Now, on to a few overall observations on the convention itself:
- A note to game masters: Please clarify game length up front and make sure everybody is in for the duration! Mark Geary, a friend of ours, runs a 2038 game every year. He does this despite Prism's games just so that he can guarantee a complete game, since the Prism games get cut to a time limit. Due to some misunderstandings, a couple players bailed after only two hours, which rather ruined the game. One player in my 1831 game also bailed halfway through. This is really bad when this stuff happens, and a lot of games tend to get grossly unrealistic duration estimates. Anyway, something to be aware of.
- Andon Unlimited really needs to get some local publicity. The Columbus Dispatch will run info on your event if you ask them to, and I was surprised to see info on lots of minor events but nothing on the biggest game convention in America! You never know who would come if they just knew about it, and getting information to the local news isn't much effort.

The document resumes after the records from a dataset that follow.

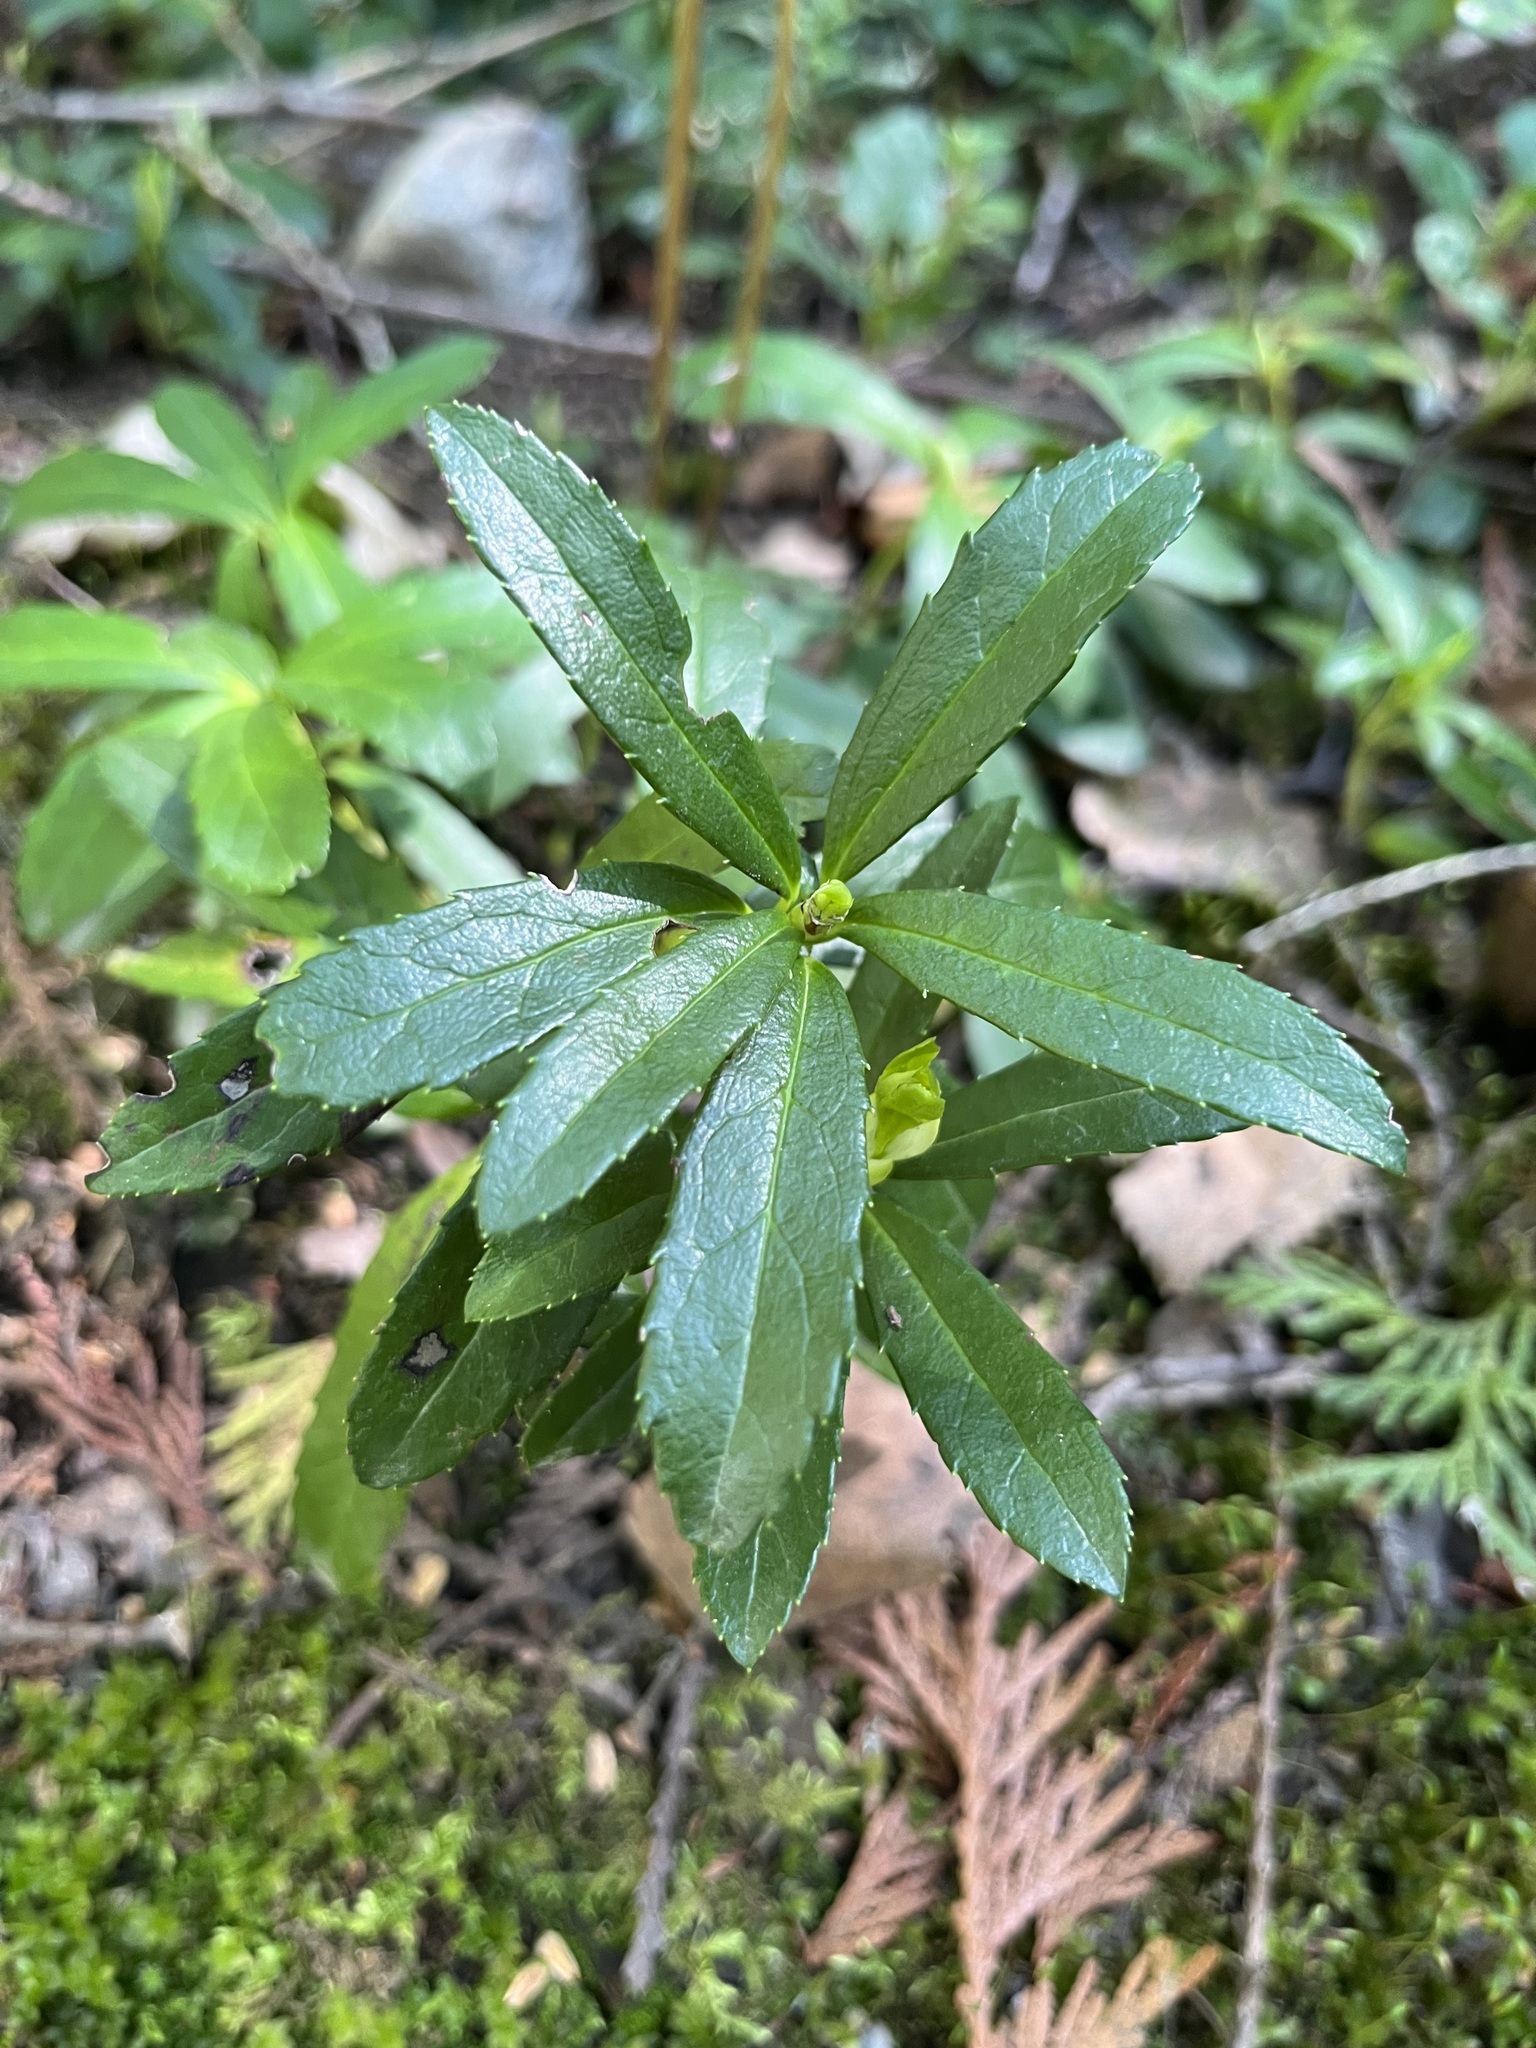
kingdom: Plantae
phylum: Tracheophyta
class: Magnoliopsida
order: Ericales
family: Ericaceae
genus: Chimaphila
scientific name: Chimaphila umbellata
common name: Pipsissewa
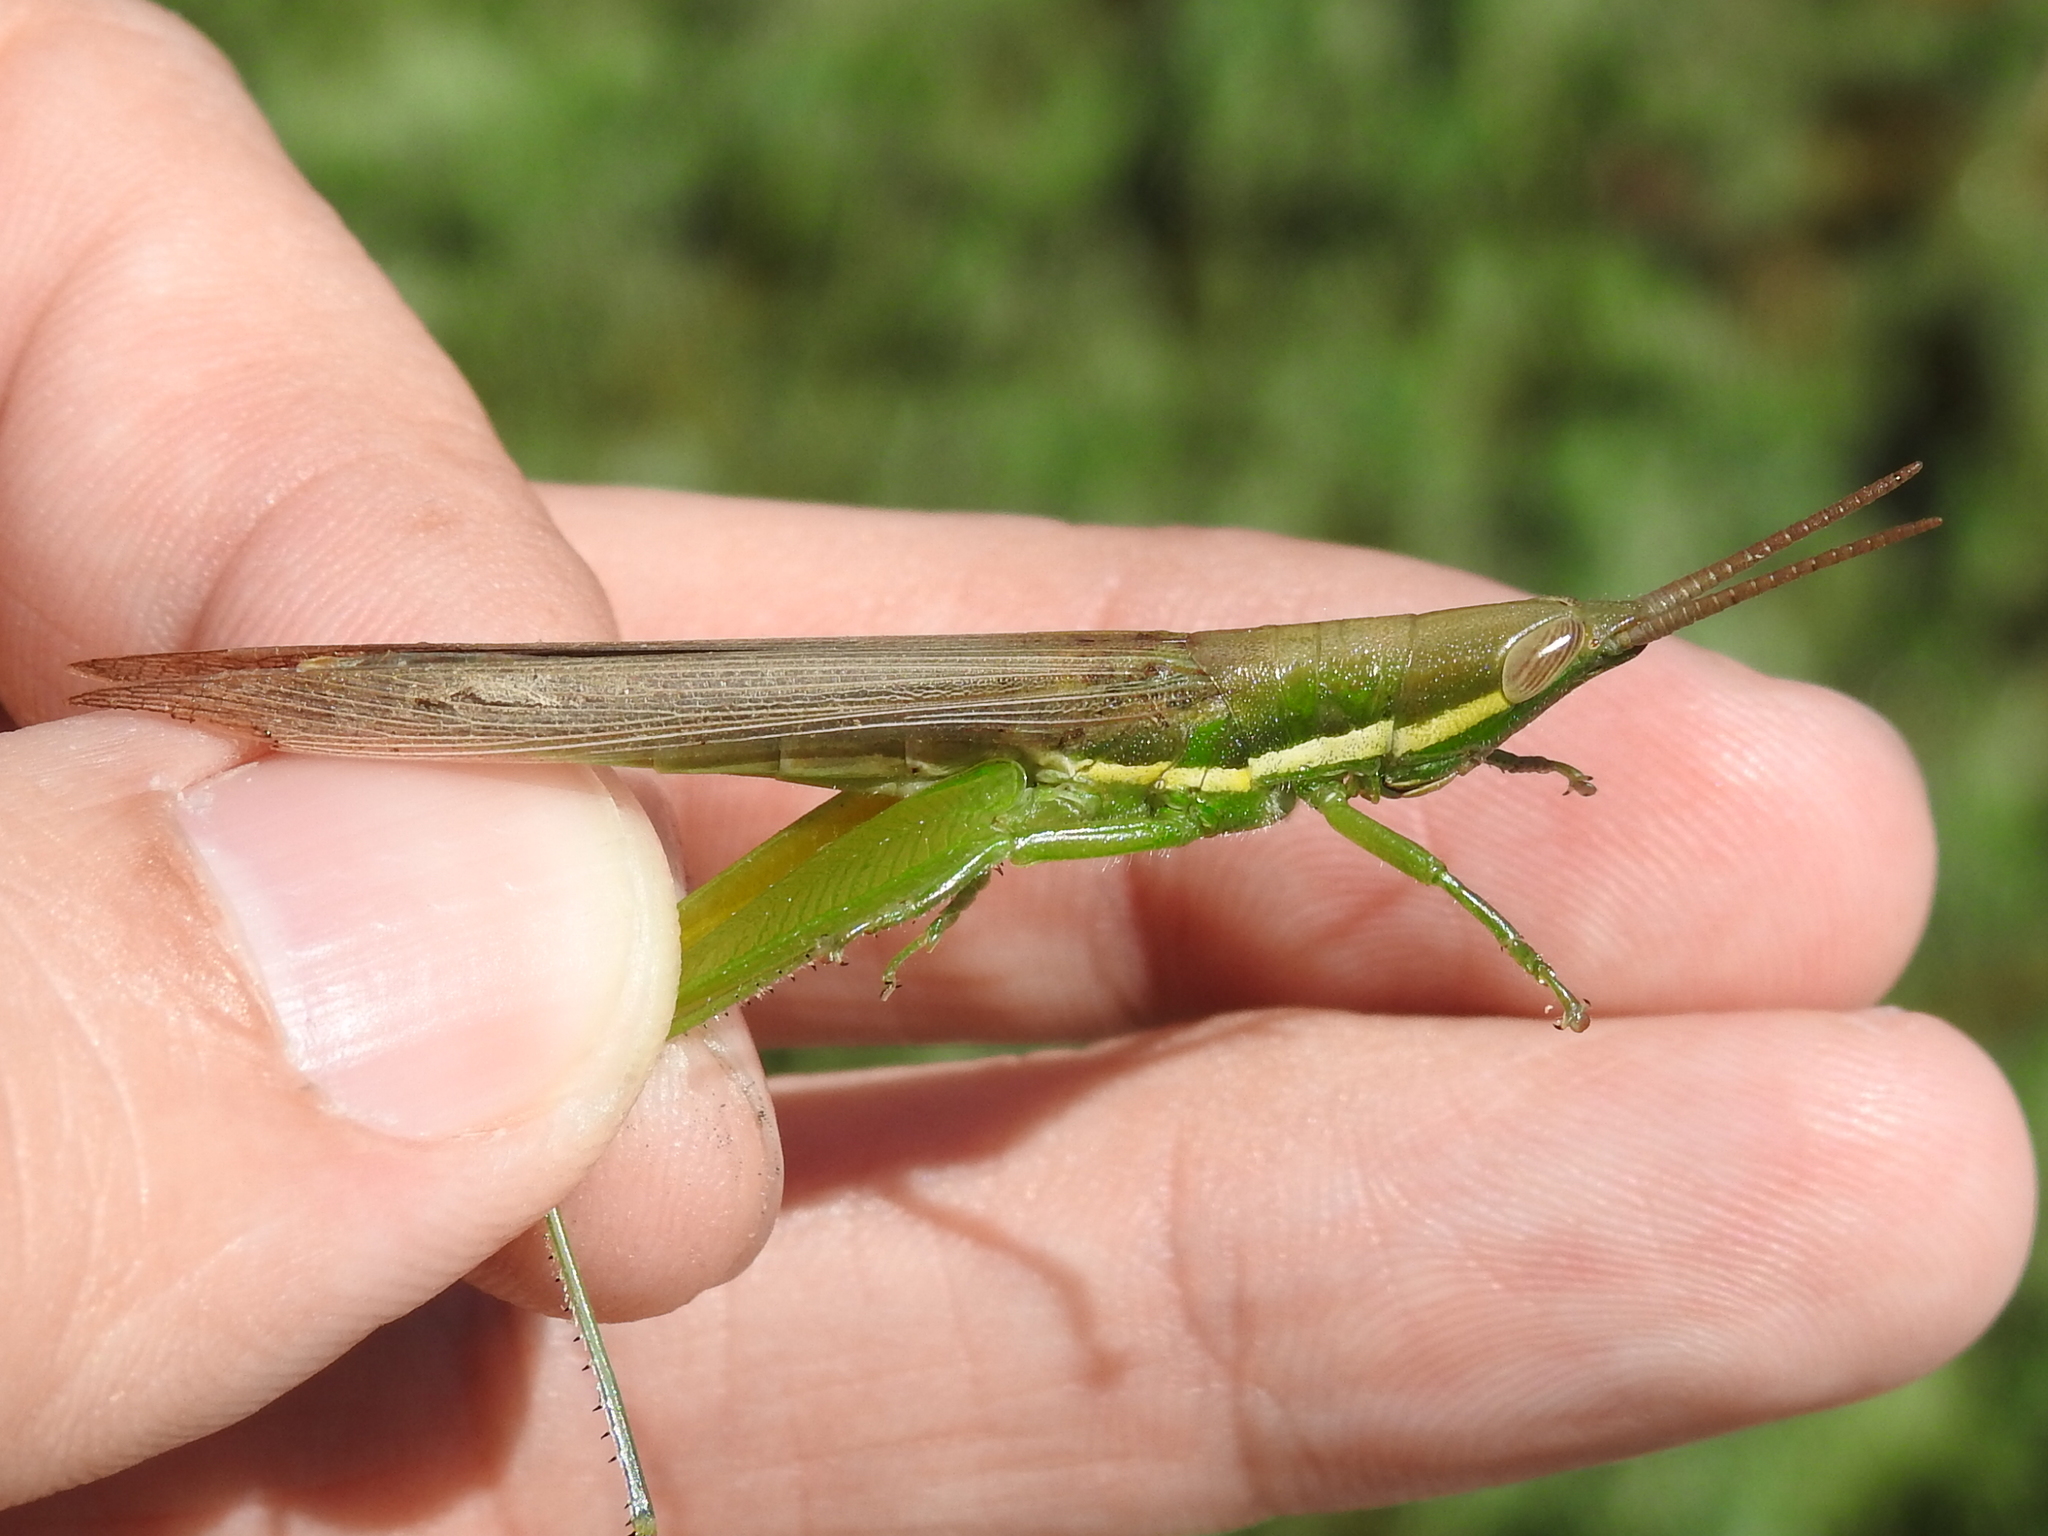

- That having been said, the Columbus location is really excellent. No traffic problems (except for the big Red, White, and Boom Friday night), plenty of decent fast food with a good selection, and a good facility.
- The dealers' room and demo area was much improved this year, with better lighting and a more game-friendly environment (less ambient noise, better tables, and more space).
- A down side was that it was very difficult to find info on when and where the guests where going to be. Since they are a big attraction, this really needs to be posted prominently somewhere, either in the program (it was there, but hidden away) or at the entrance to the dealer's area.
- Oh yeah, and several of the AH events were scrambling to find games. We only had two copies of Successors by pure chance - we brought ours from California, and Kim had to run home (45 mins. round trip) to pick up our copy, while another player just happened to bring along a copy. The Hannibal tourney the next day was short copies also.
- There was a nice web-page sign up this year, and while this was very nice (and secure too), I hope next year they will soup things up even more - with faster feedback and an easy way to edit your selections (if you get cut out of events or into an unusual assortment of your backups). Ever since I started preregistering, getting into my first choice of events has not been a major issue, but still a slightly more advanced form would be a huge plus. Still, just getting the web sign up form was very helpful. It would also be very nice if there were an easy way to inform GMs you will not be attending their events; the scheduler put me in both my first choice (1831) and second choice (1834), and since 1834 took only 4 people, it would have been really nice to be able to correct this and let somebody else sign up.
That's it! Kim and I both had a great time, and thanks to everyone who put in time, ran games, and were gracious opponents. I hope to see everyone again next year.